Israeli soldiers seized Tamam al-Aswad after their tanks crashed through the walls of a Gaza City school where she was sheltering in December, later imprisoning her for weeks in Israel where she says she was insulted and mistreated.
Aswad says she was freed on Thursday at the Kerem Shalom crossing point from Israel into Gaza and has been unable to contact her family after last seeing them at the moment of her arrest.
Israel’s military did not immediately respond to a Reuters request for comment on Aswad’s detention and allegations of mistreatment. It has previously said it detains Palestinians in accordance with international law and its protocols are to treat prisoners with dignity.
“Two tanks entered the school. I was watching from a hole in the wall and I saw them entering homes and blowing them up. I heard women’s voices from inside those homes. It was terrifying,” she said.
Aswad is one of many Palestinians that Israel has detained during its four-month-old assault on Gaza, an offensive that has led to massive devastation across much of the tiny, crowded enclave, pushing most of its inhabitants from their homes.
Palestinian health authorities say nearly 28,000 people have been killed in the war.
Israel says it wants to crush the militant group Hamas which rampaged across the border on Oct. 7, killing 1,200 people and taking more than 250 hostages according to Israeli tallies.
Israel has won control of much of northern and central Gaza, areas it told civilians to leave early in the conflict and says it has killed about 10,000 of the group’s fighters, though Hamas disputes that.
When Israeli forces entered the Omar Ibn al-Aas school in Gaza City’s Sheikh Radwan district where Aswad was sheltering on Dec. 14, they lined up the men and ordered them to strip before taking the women to the side, she said.
They assembled captives at the al-Taqwa mosque nearby. “They were interrogating me, asking ‘which faction do you belong to?'” she said. Aswad said she told them she was only a housewife and had not harmed anybody.
“They told me: ‘You are a threat to Israel’s security. You will be detained for five years’,” she said. She was then handcuffed and blindfolded and put on a bus with other detainees, she said.
ABUSE
During the drive, the soldiers insulted her and other detainees, she said. She was told to keep her head bent over and despite this being very uncomfortable, they hit her on the head, arm or neck if she tried to lift her head. The same was done to others on the bus, she said.
The first place where they were held for several days “was bitterly cold”, Aswad said. She was then blindfolded again, handcuffed and shackled, and transferred to Damon Prison in Haifa, she said.
Israel has not said how many people it has detained during its military operations in Gaza. Rights groups have estimated that the number is in the thousands.
“It was forbidden to raise your head even if your neck or back hurt. It was forbidden to say anything even if you were in pain,” she said.
In detention, she said soldiers ordered her over to a wall where there was an Israeli flag. “The soldier said to me ‘kiss the flag, kiss the flag’,” she said.

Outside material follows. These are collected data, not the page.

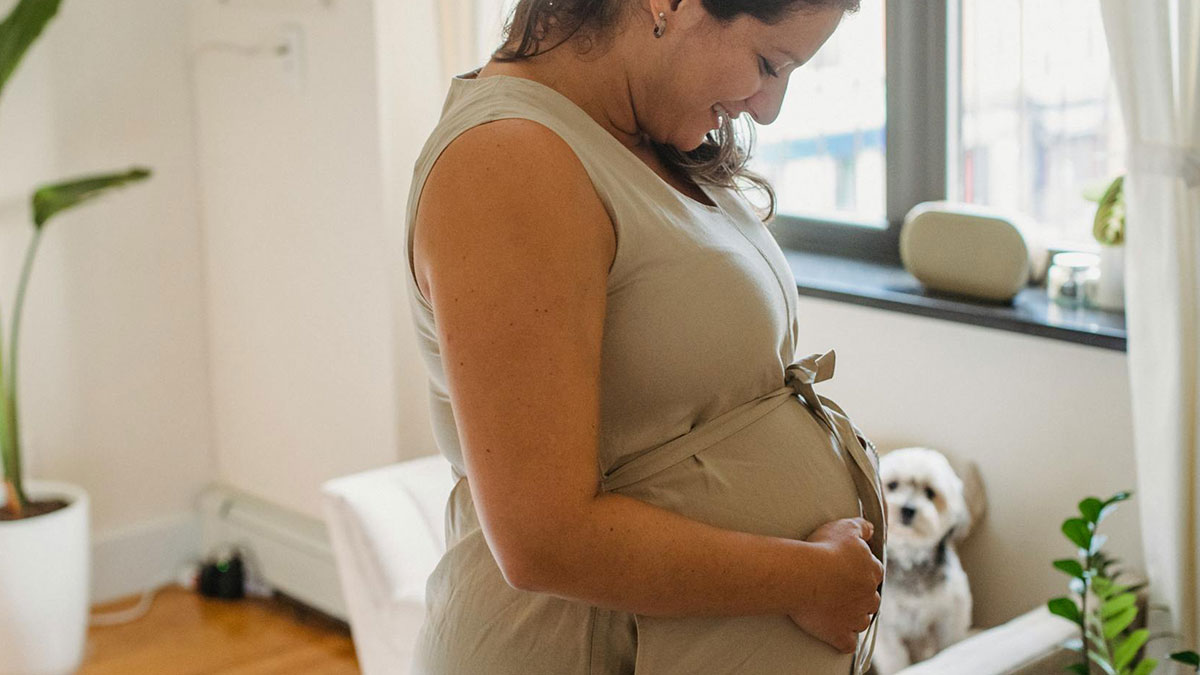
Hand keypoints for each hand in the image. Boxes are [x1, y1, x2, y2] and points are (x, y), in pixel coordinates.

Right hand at [788, 517, 882, 653]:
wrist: (805, 576)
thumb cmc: (824, 549)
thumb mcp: (845, 527)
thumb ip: (861, 527)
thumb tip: (870, 528)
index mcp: (872, 571)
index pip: (874, 571)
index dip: (861, 570)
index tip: (847, 568)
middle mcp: (869, 596)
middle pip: (870, 599)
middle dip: (859, 596)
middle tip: (839, 589)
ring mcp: (855, 617)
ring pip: (861, 621)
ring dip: (852, 617)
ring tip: (835, 610)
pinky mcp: (840, 634)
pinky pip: (847, 643)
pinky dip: (842, 639)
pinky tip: (835, 634)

When she refused, he banged her head into the wall and then hit her on the back, she said.
Reuters was unable to independently confirm any of the allegations.
Eventually a soldier told the detainees “all the women of Gaza will return to their homes”, she said. Her return was “an indescribable joy”, but it is incomplete. She is now in Rafah in the south and believes her husband and children are still in Gaza City, where much of the worst fighting has happened.
“God willing, we will reach each other,” she said.